[Required work]
1: In the article below about the Bird Elementary teacher, how many years has Morgan been teaching?
2: Turn the paragraph of the Bird Elementary teacher article below that starts "Morgan got her bachelor's" into a short bulleted list that keeps its main facts.
3: Extend the article below about the Bird Elementary teacher with a few more sentences that follow on from its final sentence.

The Bird Elementary teacher was recently awarded ‘Teacher of the Year’ by the Arc of Northwest Wayne County because of the way she has promoted the concept of ‘inclusion’ in her first-grade class of 23 students.

“I believe in getting all types of students in the general classroom,” Morgan said.

This includes students with developmental or learning disabilities. The first-grade teacher said that she has believed in keeping all students together for the 25 years she’s been teaching.

“It enriches the classroom environment and strengthens the relationship between students and staff,” she said.

Morgan, who has never received any type of award for her endeavors before she was honored by Arc, said she was pleased when she was notified.

“It validated my belief that the inclusion model is powerful and can work successfully in a general classroom,’ Morgan said. “Diversity can be celebrated in all different ways. Children of all ages should be aware of this. Inclusion teaches kindness and caring. It shows that there are many different ways to learn.”
Morgan got her bachelor’s from Michigan State University and master’s at Eastern Michigan. She said she hopes to begin a doctoral program at Eastern with the aim of working more on the inclusion model. When she retires, she would like to be able to incorporate her work in other schools as a consultant.

“It’s always been my passion to do something like that after my retirement,” she said.

[Source data]
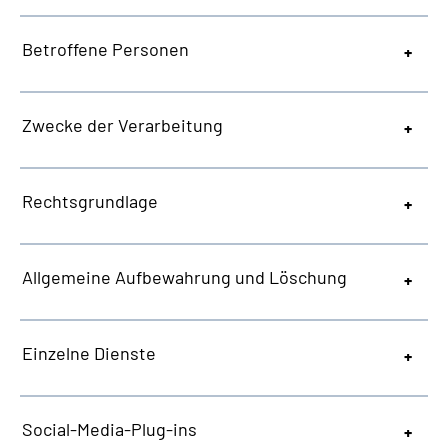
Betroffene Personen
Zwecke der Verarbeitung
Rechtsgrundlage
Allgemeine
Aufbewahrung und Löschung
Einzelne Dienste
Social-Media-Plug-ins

* * *

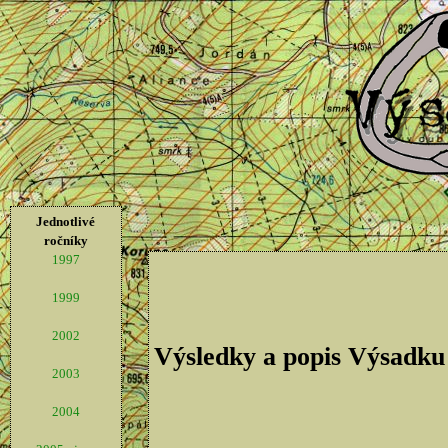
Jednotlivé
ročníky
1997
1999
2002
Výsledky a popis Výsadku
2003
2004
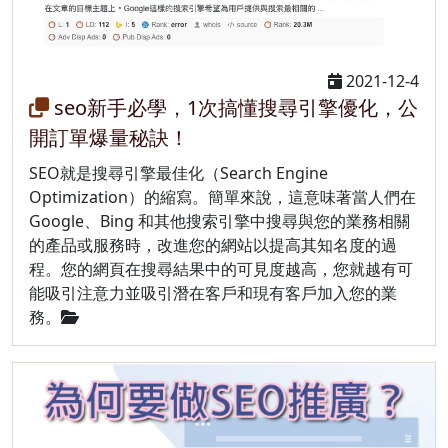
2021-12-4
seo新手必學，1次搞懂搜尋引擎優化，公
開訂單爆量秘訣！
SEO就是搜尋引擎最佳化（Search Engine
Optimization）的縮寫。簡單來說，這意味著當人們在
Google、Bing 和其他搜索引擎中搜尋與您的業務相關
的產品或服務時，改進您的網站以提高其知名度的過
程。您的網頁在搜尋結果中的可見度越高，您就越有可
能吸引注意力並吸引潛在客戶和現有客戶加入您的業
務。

[List of answers]
1: 25 years.

2:
- Bachelor's degree from Michigan State University; master's from Eastern Michigan.
- Hopes to start a doctoral program at Eastern to work further on the inclusion model.
- After retiring, would like to bring her work to other schools as a consultant.

3:
The Arc award covers school districts all over western Wayne County, including Garden City, Redford, Livonia, Plymouth and Northville. The Arc is an advocacy group that helps people with developmental disabilities. Its mission for the past 44 years has been to bring people together, according to Executive Director Christine Lerchen.

She said Morgan has done an excellent job of doing this in the classroom, despite some of the challenges a teacher faces when integrating students with special needs in with the general student population.
“Having a child with special needs in your class, you have to be creative,” Lerchen said, adding that it requires the teacher to have to work with other education professionals. “It takes someone with an open mind.”

Both Morgan and Lerchen agree that the benefits are worth the challenge, though. Lerchen said the inclusion model allows for students with special needs to attend classes with other children from their neighborhood, instead of being shipped off to a specialized school in another area.

“It allows the child to attend their community school,” Morgan said.

Lerchan said Morgan handles the challenges of the inclusion effortlessly.

“Someone like Pam makes it look easy,” she said.